Esta mañana Mamy le dijo a mi hermana Nin:

—Vamos a preparar las cosas. Tal vez podamos hacer ese paseo.

Y Mamy peinó las trenzas de Nin, una a cada lado de la espalda, y les anudó en las puntas un gracioso moño de hilo color cereza y las cerezas vinieron rápido a mi mente y se instalaron en mi boca haciendo que la saliva rezumara de mi lengua y se escapara por entre mis dientes, porque ya hace mucho tiempo que por aquí no hay cerezas.
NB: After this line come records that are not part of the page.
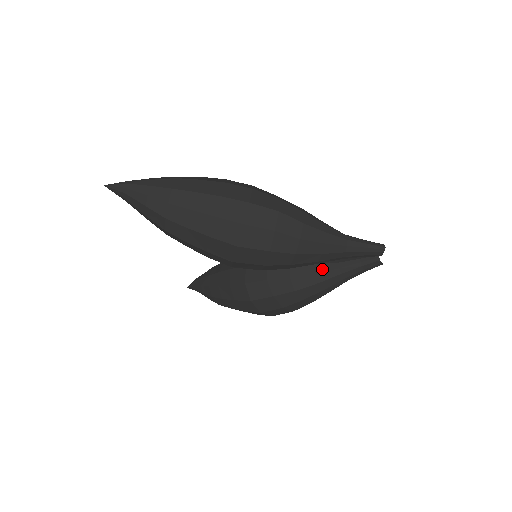
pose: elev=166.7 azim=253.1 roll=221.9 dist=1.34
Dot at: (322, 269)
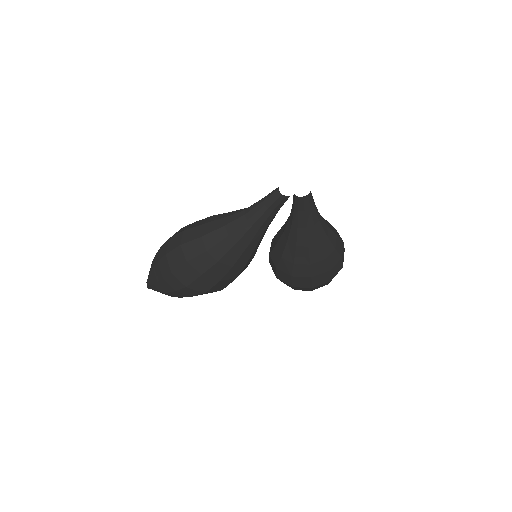
Dot at: (287, 234)
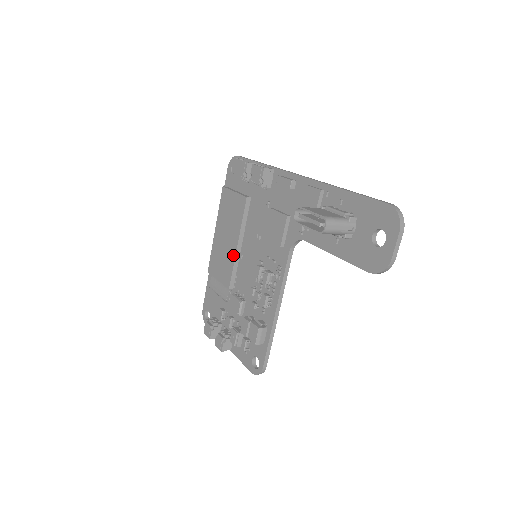
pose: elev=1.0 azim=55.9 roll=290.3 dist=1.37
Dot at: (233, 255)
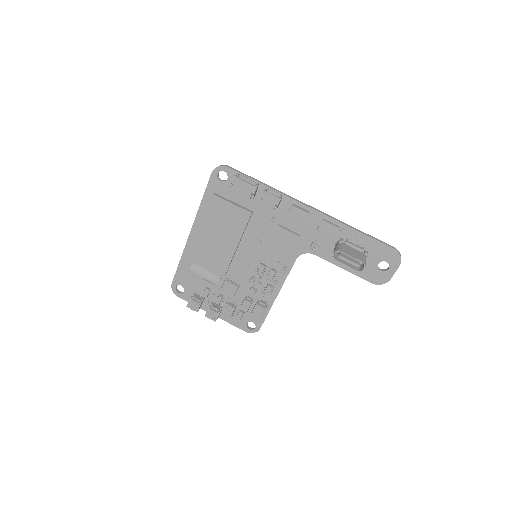
Dot at: (231, 254)
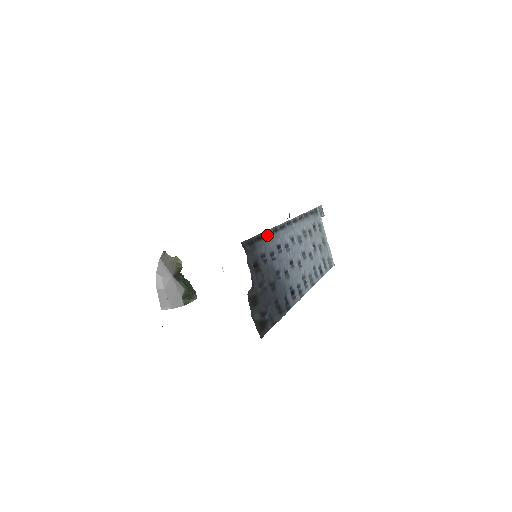
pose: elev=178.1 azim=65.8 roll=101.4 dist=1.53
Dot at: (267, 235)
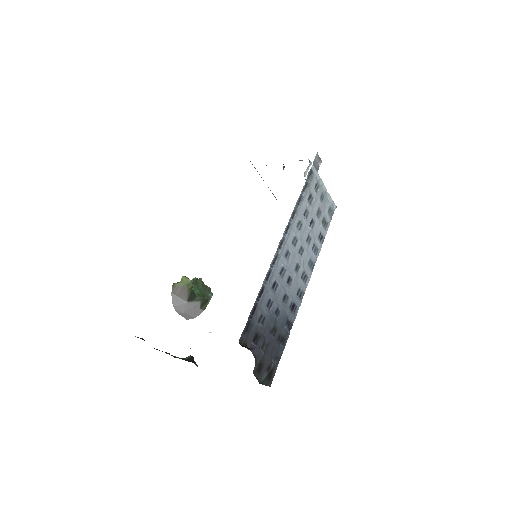
Dot at: (261, 294)
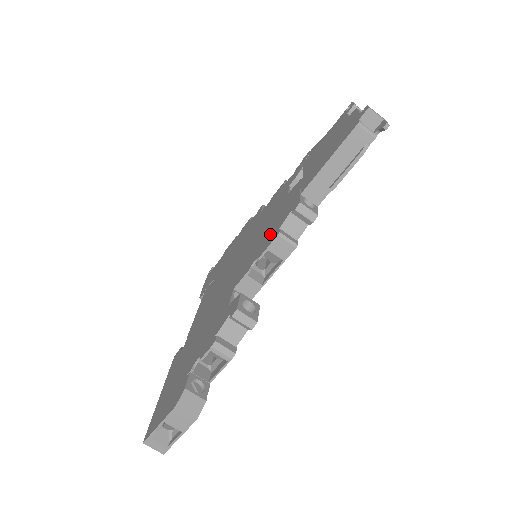
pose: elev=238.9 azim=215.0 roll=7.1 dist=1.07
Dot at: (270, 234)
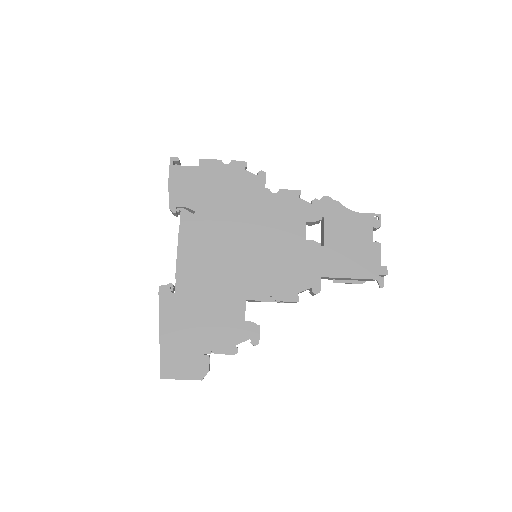
Dot at: (288, 283)
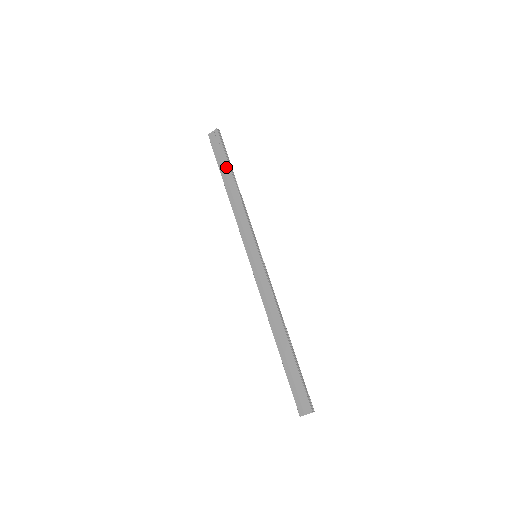
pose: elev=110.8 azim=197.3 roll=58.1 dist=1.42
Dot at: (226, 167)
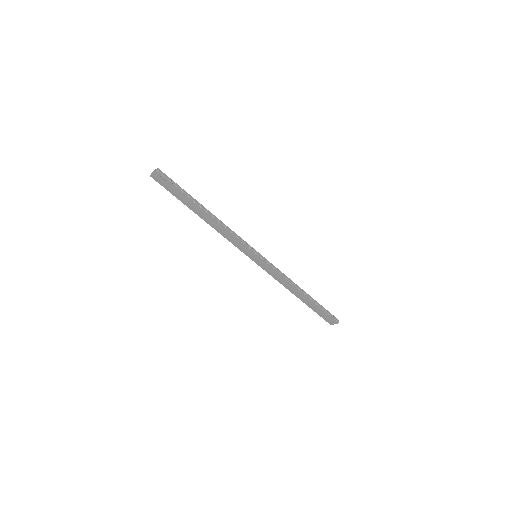
Dot at: (189, 202)
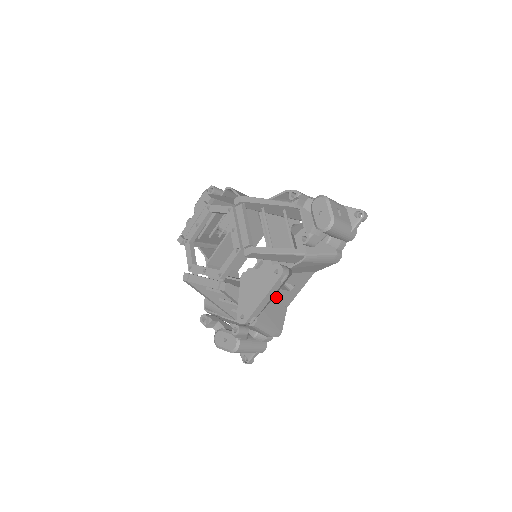
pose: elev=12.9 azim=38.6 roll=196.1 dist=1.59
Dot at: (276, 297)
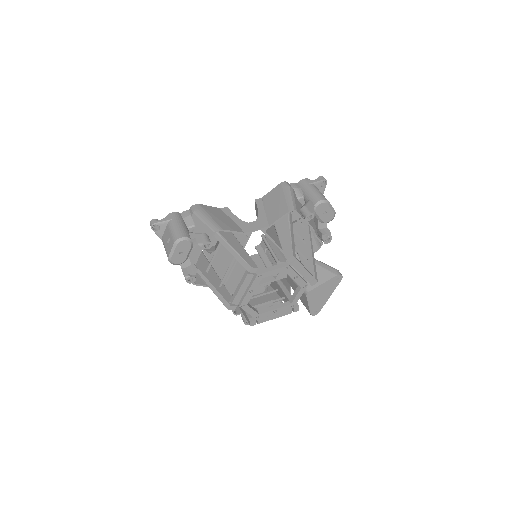
Dot at: occluded
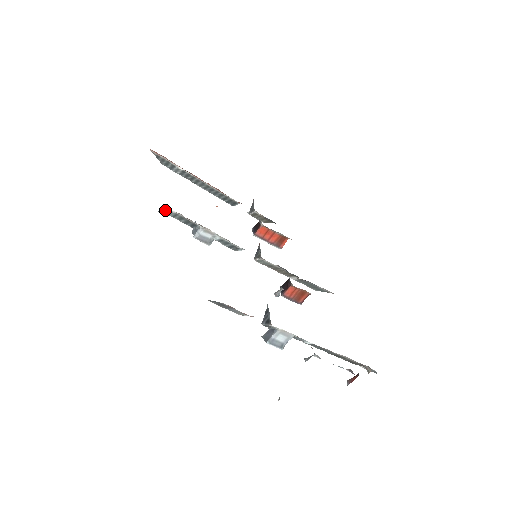
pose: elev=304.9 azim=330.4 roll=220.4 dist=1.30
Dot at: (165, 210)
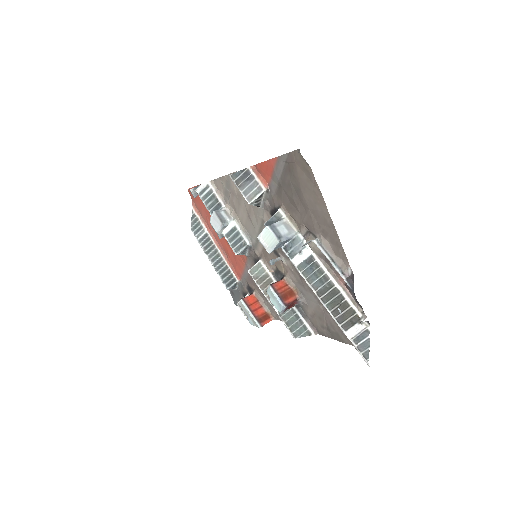
Dot at: (202, 188)
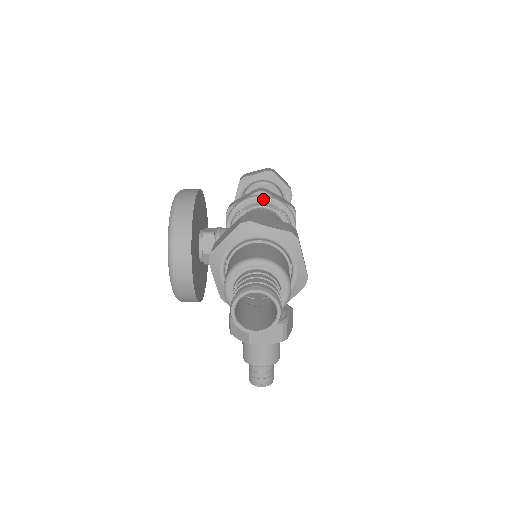
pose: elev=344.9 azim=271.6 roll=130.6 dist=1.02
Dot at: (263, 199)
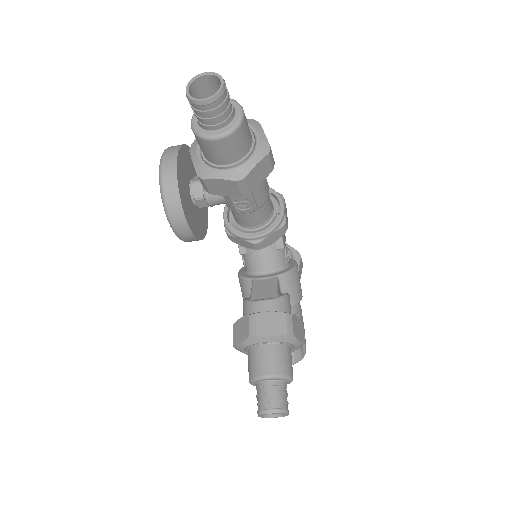
Dot at: occluded
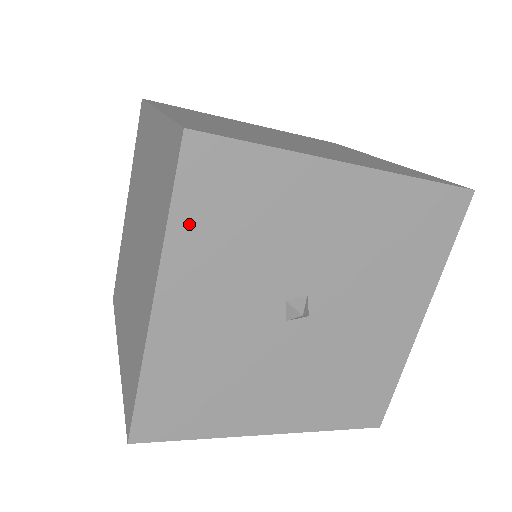
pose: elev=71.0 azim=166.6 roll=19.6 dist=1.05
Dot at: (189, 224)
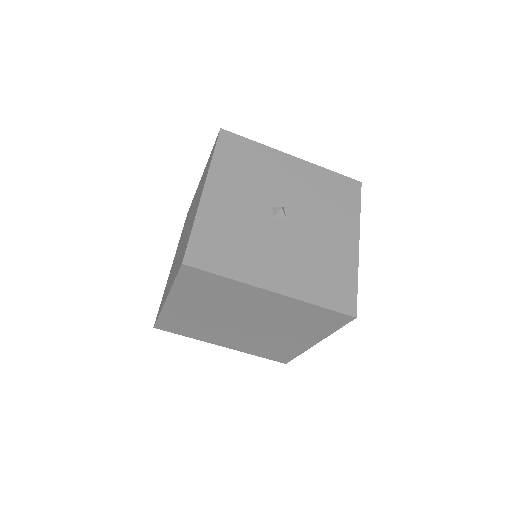
Dot at: (222, 160)
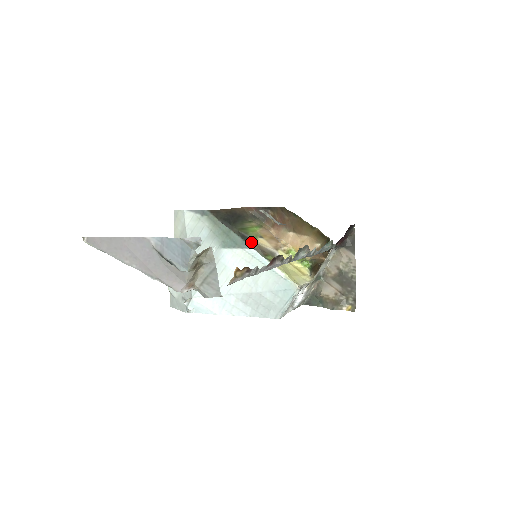
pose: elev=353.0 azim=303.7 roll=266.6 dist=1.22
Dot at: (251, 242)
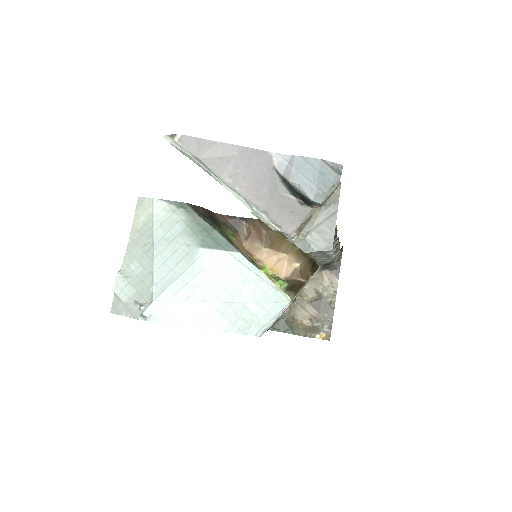
Dot at: (236, 246)
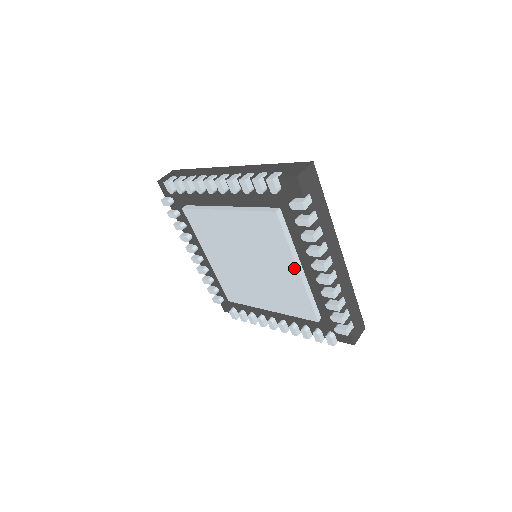
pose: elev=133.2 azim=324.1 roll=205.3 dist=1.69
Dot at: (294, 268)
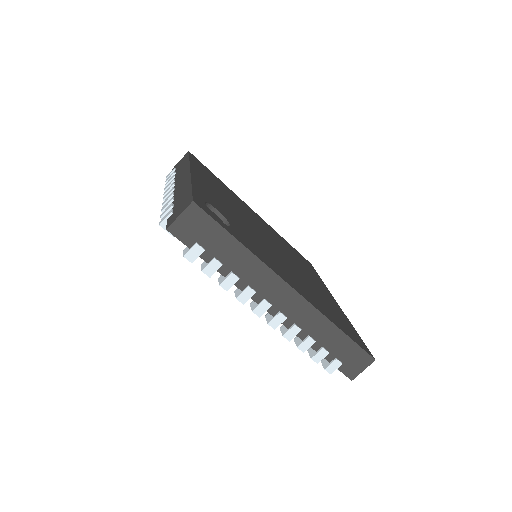
Dot at: occluded
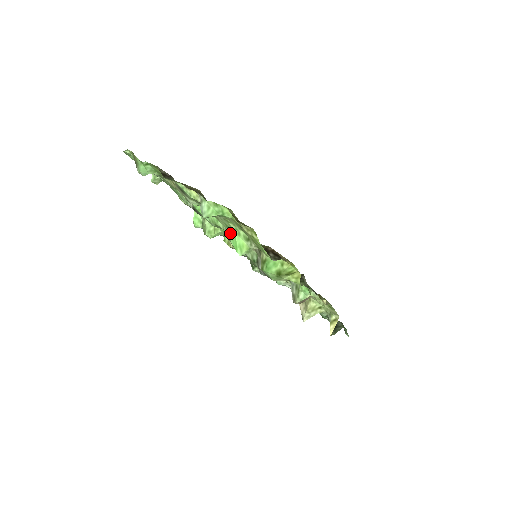
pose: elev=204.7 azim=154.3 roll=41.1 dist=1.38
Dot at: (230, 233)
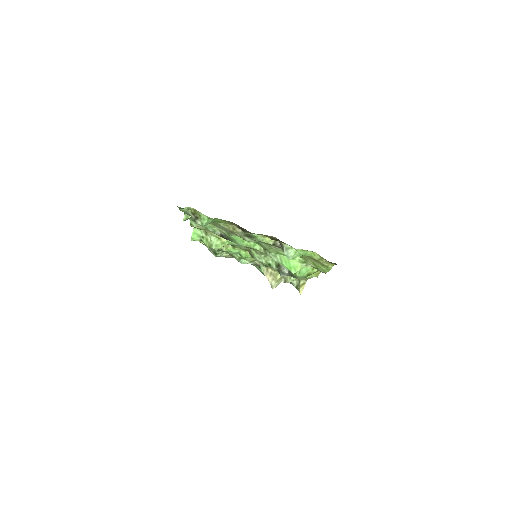
Dot at: (281, 258)
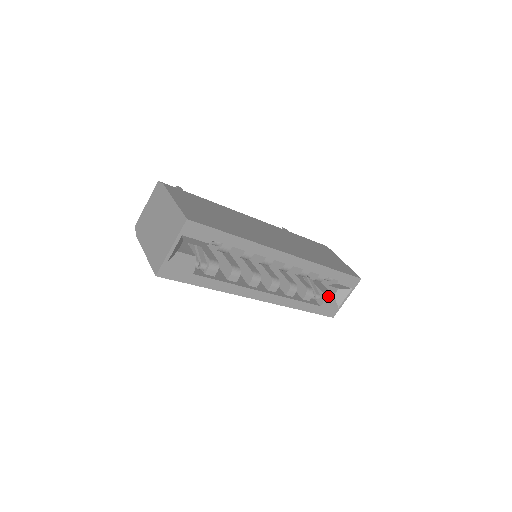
Después me asome, como todos los días, a la ventana que da al porsche, que antes tenía cuatro vidrios pero sólo le queda uno, el de arriba a la izquierda. Por eso debo subir a un banco para asomarme y mirar, aunque no es mucho lo que puedo ver. Pero a mí me basta, me basta con llenar mis ojos con esos resplandores de la lámina que aun está allí, prendida a la pared de madera con cuatro tachuelas obstinadas, tan obstinadas como nosotros mismos, cuatro vigías de metal que antes brillaban como el sol pero que ahora sufren —tal como nosotros— la enfermedad del tiempo u del olvido, hecha sustancia en un desagradable polvo de herrumbre, oscuro u rugoso. La ventana está clausurada —como todo lo demás— y los cristales que faltan fueron reemplazados por rectángulos de madera y la madera, como sabemos, no deja pasar la luz. Pero, como he dicho, ese espacio transparente me basta para mirar la lámina, aún cuando el vidrio esté cubierto por fuera con una pátina de niebla que el tiempo va acentuando más y más, a tal punto que llego a preguntarme que haré cuando la niebla se haga tan espesa que ya no pueda mirar esos colores de la lámina, esos matices que estallan a uno o dos metros de mis ojos, los más bellos que haya visto o pueda ver por aquí. Porque a pesar de todo brillan, brillan sin parpadeos y son los colores de la memoria de otras cosas lejanas que alguna vez todos conocimos, pero que ahora que ha pasado tanto tiempo apenas podemos recordar, aunque tratamos con todas nuestras fuerzas de atraparlos y pensarlos, detalle por detalle, para que mañana estén otra vez aquí. Practico el ejercicio de la memoria varias horas por día: es mi manera de conservar los tesoros que alguna vez nos pertenecieron. Todos lo hacemos: hasta Mamy se acerca al vidrio único cada mañana y mira la lámina y los ojos se le ponen enfermos y brillantes y la palidez aciaga de sus mejillas se tiñe con dos monedas de cobre y su pelo vuelve a tener esos reflejos dorados que a Nin y a mí tanto nos gustaban.

Todos jugamos al juego de las memorias. Es simple y bello, y pasamos horas y horas jugándolo sin cansarnos: jugamos a ver quién recuerda más cosas despues de mirar la lámina. De todos nosotros, Ramón es el más rápido e inteligente: algunas veces (sólo algunas) puedo ganarle, sobre todo cuando se trata del color amarillo, o el rojo. El amarillo estimula en mi mente muchas imágenes distintas y hermosas que trato de grabar cada dia más y mejor, aunque debo reconocer que, a mi pesar, algunos detalles se desvanecen. La semana pasada, por ejemplo, cuando estaba recordando la forma y el color y el sabor de una pera (de una deliciosa, fragante y madura pera) sentí de pronto en mi boca el gusto blando y dulce de una banana, y al confundir los sabores confundí también otros detalles, e hice una descripción errónea. Por supuesto, esa vez —como otras tantas— perdí el juego. Por eso, cuando estoy solo pongo todo mi empeño. De ese modo recuerdo al sol brillante de una tarde de verano, a las caléndulas amarillas abriéndose bajo el sol, a las inquietas mariposas doradas posándose una a una sobre las anteras —también doradas de tanto polen— de las caléndulas. Y recuerdo otras tantas cosas. Si la lámina tuviese más tonalidades, seguramente mis recuerdos serían más intensos.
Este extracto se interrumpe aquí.